At the urgent care stage, where input features were limited to subjective symptom severity scores, models showed modest performance. White-box algorithms like decision tree and random forest achieved 82% accuracy and 91% AUC, while the neural network matched these metrics in holdout evaluation but struggled with generalization during cross-validation. This suggests limited reliability when relying solely on self-reported data.
Incorporating ambulance data notably enhanced prediction. The addition of vital signs and transit-time assessments led white-box models to reach nearly perfect performance, up to 99% accuracy and 99% AUC. The black-box neural network mirrored these outcomes, capturing more complex interactions and demonstrating better generalization. Objective features proved critical in reducing variance and improving consistency.
When hospital emergency department-level data was added, both model types achieved their highest accuracy and AUC scores. White-box models remained highly interpretable while maintaining metrics above 98%. The neural network slightly outperformed its counterparts with an accuracy of 99.32% and AUC of 98.62%, showing strong generalization across validation folds. The integration of biochemical markers (i.e., CRP, lactate, ABG values) reinforced the value of deep multimodal feature learning.
Overall, white-box models provide transparency and clinical trust, especially valuable for decision-making.

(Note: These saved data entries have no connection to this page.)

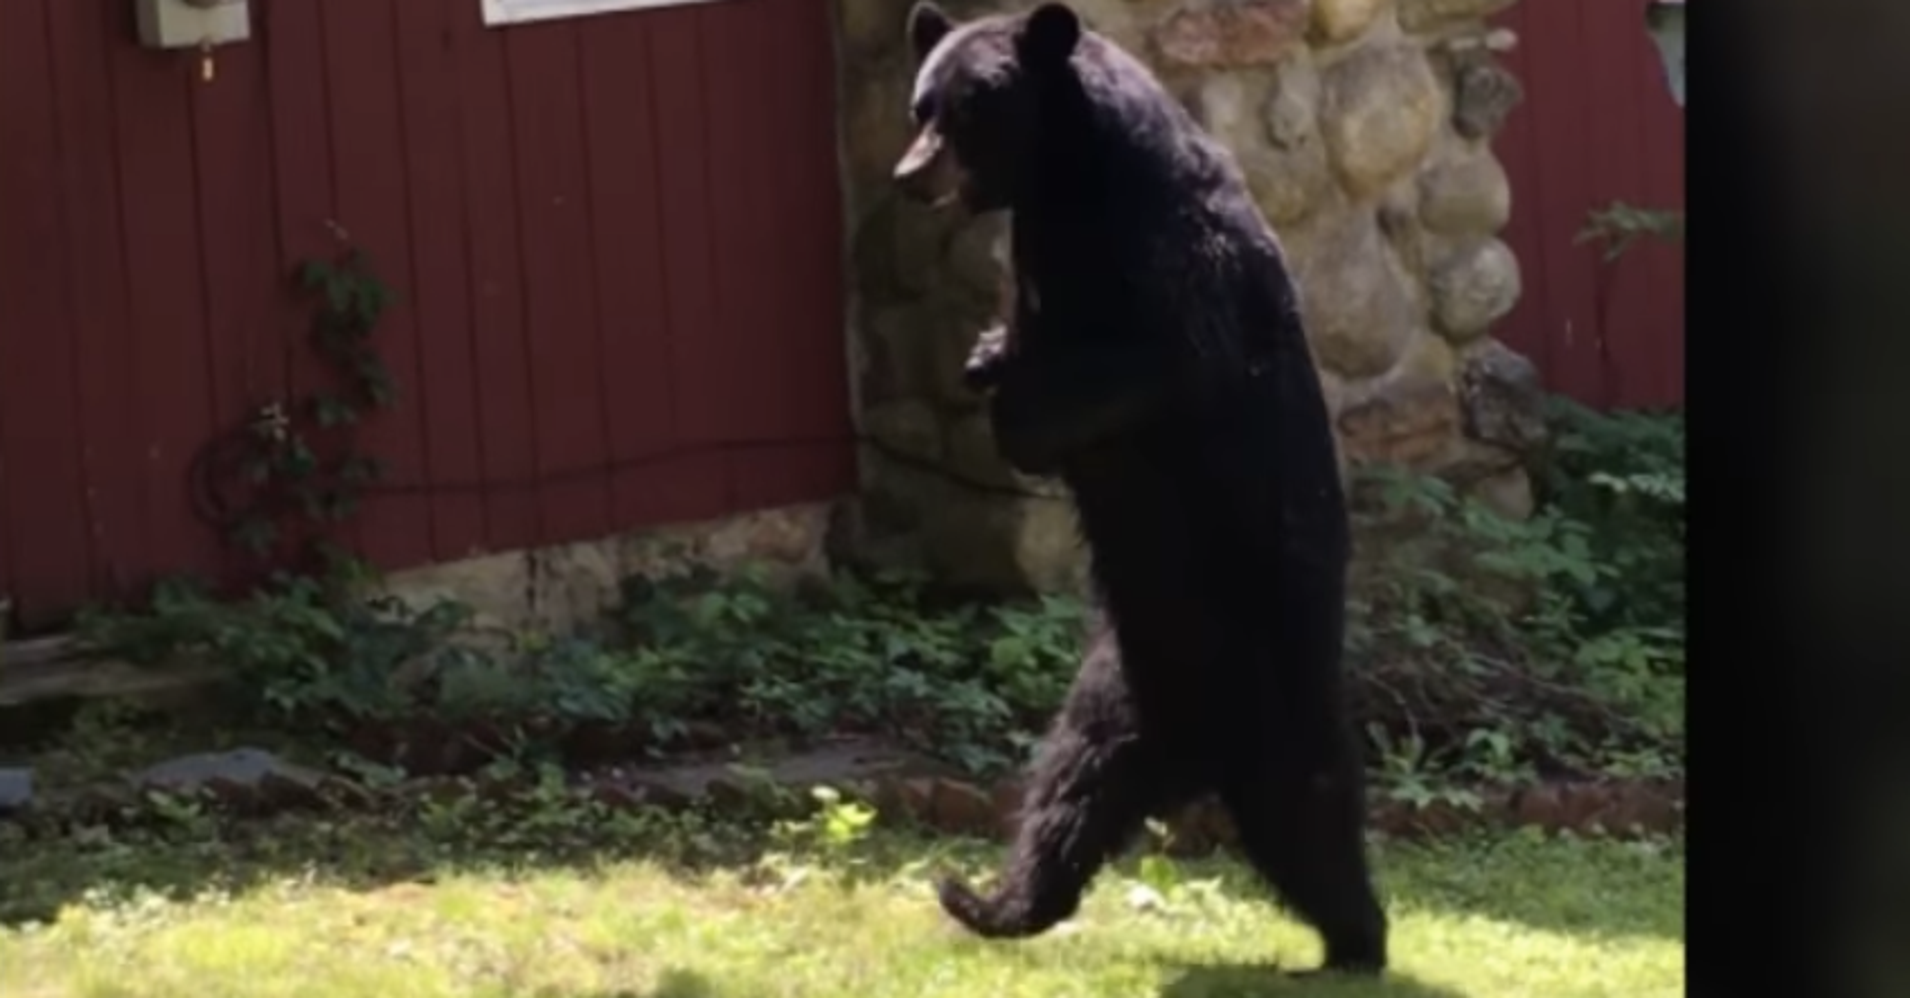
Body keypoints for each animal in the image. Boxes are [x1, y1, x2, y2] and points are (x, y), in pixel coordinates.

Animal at [891, 1, 1389, 976]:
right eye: (922, 104)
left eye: (969, 110)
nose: (909, 176)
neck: (1068, 184)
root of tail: (1192, 750)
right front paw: (987, 357)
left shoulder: (1169, 254)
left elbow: (1164, 360)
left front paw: (1013, 401)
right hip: (1113, 692)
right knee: (1065, 798)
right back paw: (984, 899)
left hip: (1278, 693)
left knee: (1313, 818)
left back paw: (1358, 943)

However, black-box architectures offer enhanced predictive capability when combining heterogeneous data across the full care pathway, supporting scalable and high-confidence deployment in real-world triage systems.
Future work will focus on clinical translation pathways, including prospective trials, integration with electronic health records, deployment in ambulance monitoring systems, and evaluation of ethical and regulatory considerations to support real-world implementation, while also exploring direct comparisons between model predictions and clinical judgments made by human experts at each stage of care. Evaluating physicians’ diagnostic performance based on urgent care-reported symptoms, ambulance assessments, and comprehensive hospital emergency department data will provide deeper insight into how AI mechanisms align with or exceed human intuition and clinical experience, ultimately informing hybrid decision-support systems that enhance safety, efficiency, and trust in high-stakes medical environments. Additionally, as part of future work, we plan to conduct statistical comparisons between white-box and black-box models, such as paired tests on AUC, to determine the significance of observed performance differences and further justify the use of more complex modeling approaches. Similarly, the discussion and analysis of multiple technical details including training and validation conversion are also focus of future work.
To strengthen clinical integration, each model could be tailored to its respective care environment. The urgent care model, built on symptom severity scores, lends itself well to a patient facing mobile application or kiosk interface, allowing individuals to self report symptoms and receive preliminary risk assessments before clinical evaluation. The ambulance stage model, enriched with vital signs and transit time data, could be deployed on rugged tablets used by paramedics, offering real time triage support during transport and enabling early alerts to receiving hospitals. At the hospital emergency department level, the model could be embedded within the Electronic Health Record (EHR) system, functioning as a dynamic alert mechanism that flags high risk patients based on incoming lab results and clinical observations. This tiered deployment strategy ensures that predictive insights are delivered at the point of care, enhancing decision making across the full emergency response continuum.